Tsunami is commonly referred to as a sea monster. It cuts across the sea with an awesome speed. On reaching land, it sucks most of the water out of the harbor; then, the creature may rise more than 100 feet tall and flatten whole villages. Often before a tsunami hits, there is a giant vacuum effect, and water is sucked from harbors and beaches. People see the bare sea bottom littered with flopping fish and stranded boats. This is because waves are made out of crests, or high points, and troughs, or dips between crests, and when a trough hits land first, the water level drops drastically. Usually another wave blasts ashore after 15 minutes, to be followed by succeeding waves, for two hours or more.
Tsunami, a most destructive waves and often wrongly called tidal waves, is not caused by tides or even by the wind, but by underwater earthquakes, landslides or volcanic eruptions. These disturbances cause the seabed to move rapidly, and shift a large amount of water, disrupts the sea surface. A train of waves is set in motion traveling away from the source of disturbance.

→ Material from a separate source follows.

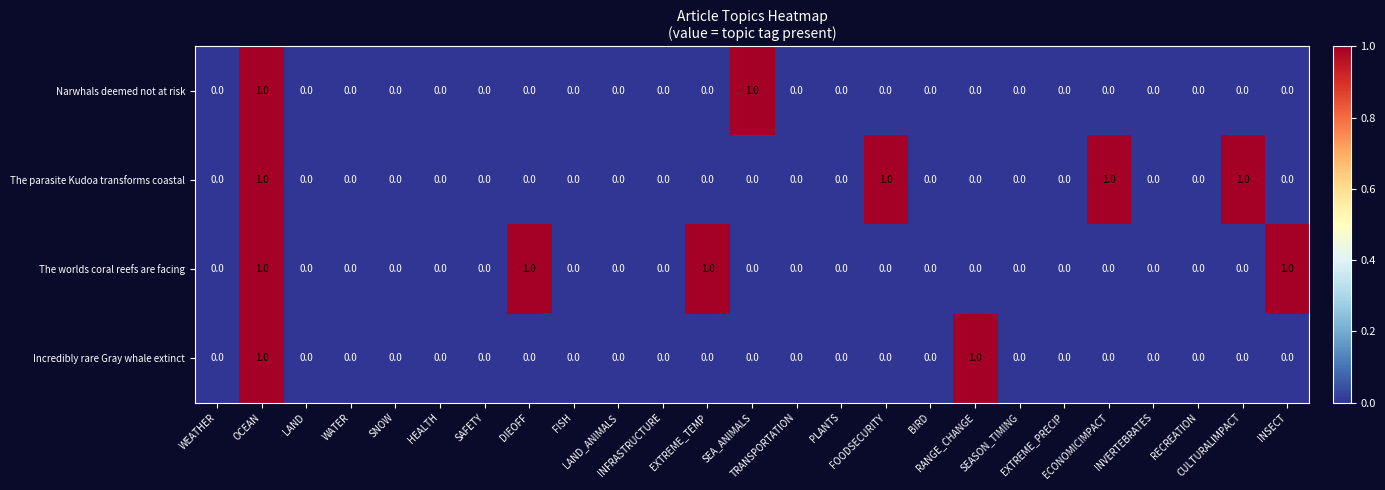

What is the sum of all The worlds coral reefs are facing values?

4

Some tsunami many reach heights of 100 feet or more and can race across the ocean at 500 miles an hour. Oddly, in deep water, the waves are only a few feet high but upon approaching shore, this increase in energy and height.
Do you ever wonder what causes waves of this magnitude? Approximately four out five tsunamis occur within the "Ring of Fire," a zone of frequent earthquakes and volcanic eruptions roughly matching the borders of .
the Pacific Ocean. Along the ring's edges, giant slabs of the earth's crust, called tectonic plates, grind together. Sometimes the plates are stuck, and pressure builds, causing the plates to suddenly come apart and slam into a new position. This jolt causes an earthquake. If an earthquake lifts or drops part of the ocean floor, the water above it moves strongly to trigger a tsunami.
Rarely but possible, cosmic collisions can cause a tsunami.